To me one of the big benefits of the formatter is that it has so few options. A good chunk of elixir dependencies uses the formatter, so there’s no difference between looking at code I wrote or some third party code. Yes, to get to “one way of formatting” one has to make subjective decisions once, but when they’re taken there’s no need to discuss them further. There are some cases where the formatter doesn’t produce optimal code, but many times I’ve found ways to make it work. Given those are the 1% I’m happy to make those changes to get the benefits for the other 99%.

9 Likes

@LostKobrakai You know that 80% of statistics are false right!? haha :sweat_smile:

When talking about code I don’t like compulsory standards - that’s one of the reasons I would not touch python and other languages with similar mantras like: “There should be one - and preferably only one - obvious way to do it” .

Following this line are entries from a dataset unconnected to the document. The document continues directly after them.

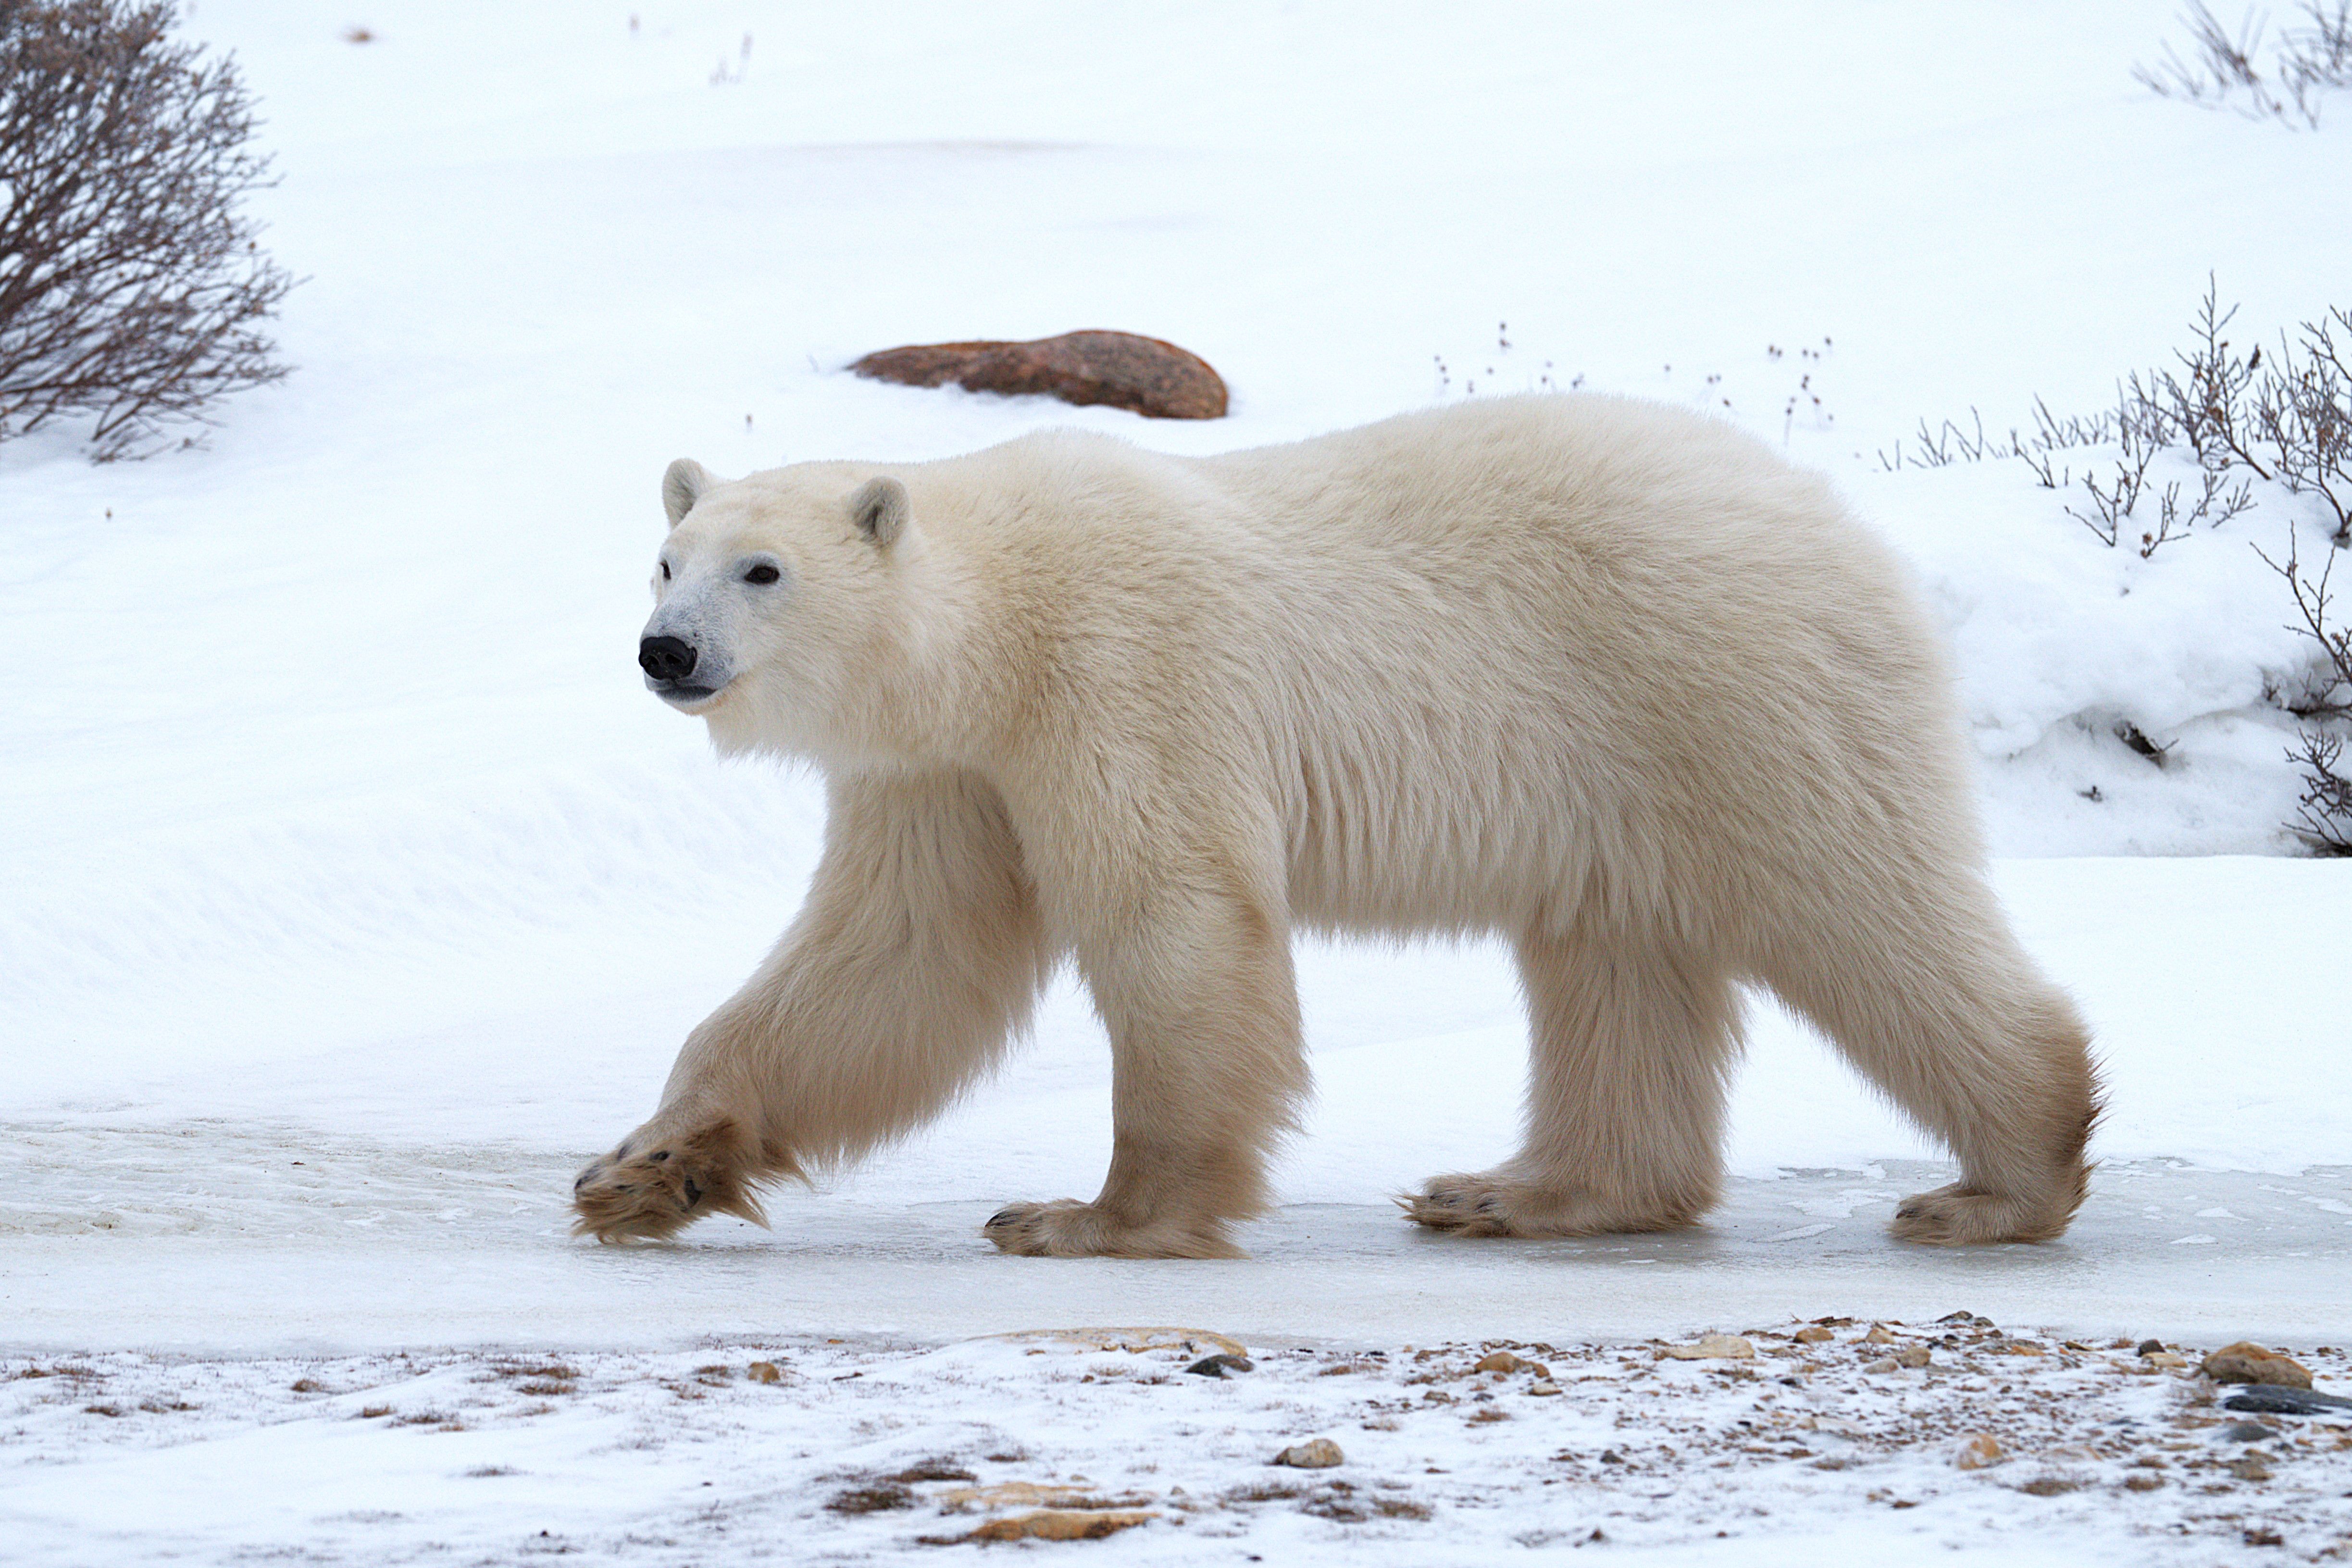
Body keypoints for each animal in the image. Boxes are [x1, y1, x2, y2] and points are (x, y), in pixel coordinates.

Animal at [572, 393, 2100, 1258]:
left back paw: (1996, 1182)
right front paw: (643, 1168)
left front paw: (1090, 1217)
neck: (998, 625)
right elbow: (893, 960)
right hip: (1622, 771)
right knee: (1617, 964)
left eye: (762, 570)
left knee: (1855, 900)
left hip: (1718, 684)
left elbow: (1177, 922)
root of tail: (1838, 521)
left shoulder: (1116, 681)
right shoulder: (948, 773)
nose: (664, 651)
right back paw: (1517, 1192)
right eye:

IMHO, this is a double-edged sword and I wonder how much we are sacrificing in some cases by treating it as “one size fits all” - which I don’t think it’s just 1% - not in my experience btw; or perhaps I’m finding myself in your 1% too much :grimacing:.

In the end, there’s no silver bullet, but I think this could still be achieved if instead of having no options, we could have opinionated defaults for the majority of cases as well as the ability to change them.

Yes, there are no silver bullets, but only tradeoffs. But requesting changes to the tradeoffs made on the existing formatter won’t necessarily make it more of a silver bullet as well. It will only make it more usable tool for some people by trading in the usefulness others see in the tool.

1 Like

Yes, true and true. The thing is, allowing people more freedom to configure the formatter rules won’t cancel out the benefits we already have. My point is that standards should be opt-in.

Since we are already not required to use the formatter at all, I think it wouldn’t hurt to make it more configurable overall. Generally speaking, there will never be an amount of configuration that fits 100% of all the cases as well as lack thereof.

As you said, there are only tradeoffs.

FWIW, there’s a Credo check for that exact pattern - Credo.Check.Readability.SinglePipe

1 Like

Did you intend to link directly to a private guard?